> Selected passage
- - -

You'll also need a public domain to host the API at and an ACM certificate to use with the ALB Ingress. If you're using direnv and ran the setup script you can update the API_HOSTNAME envionment variable in .envrc to be the public domain you wish to use.

Note: Any changes to the .envrc file need to be followed by running direnv allow to pick up the changes.

With AWS credentials and that environment variable in place, either via direnv/.envrc or via your preferred manner of environment variable management, you can run the bin/get-acm-cert script to request an ACM certificate. The script output will provide the DNS CNAME record you need to add to your DNS Zone to validate the certificate.

Once you have a certificate from ACM you should update the ACM_CERTIFICATE_ARN environment variable in .envrc with the certificate's ARN. This will be used in the ALB Ingress config.

- - -

> Information shown

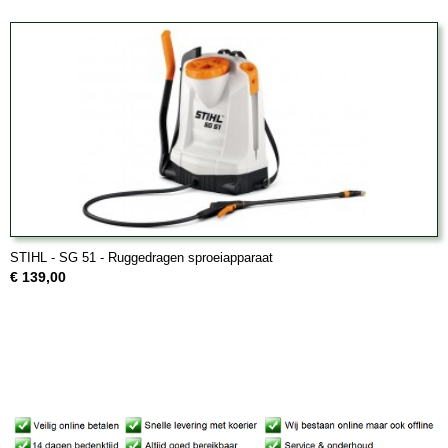
STIHL - SG 51 - Ruggedragen sproeiapparaat
€ 139,00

- - -

> Exercise details
In the setup instructions, what does the output of the bin/get-acm-cert script provide?

> Task answer
It provides the DNS CNAME record you need to add to your DNS Zone to validate the certificate.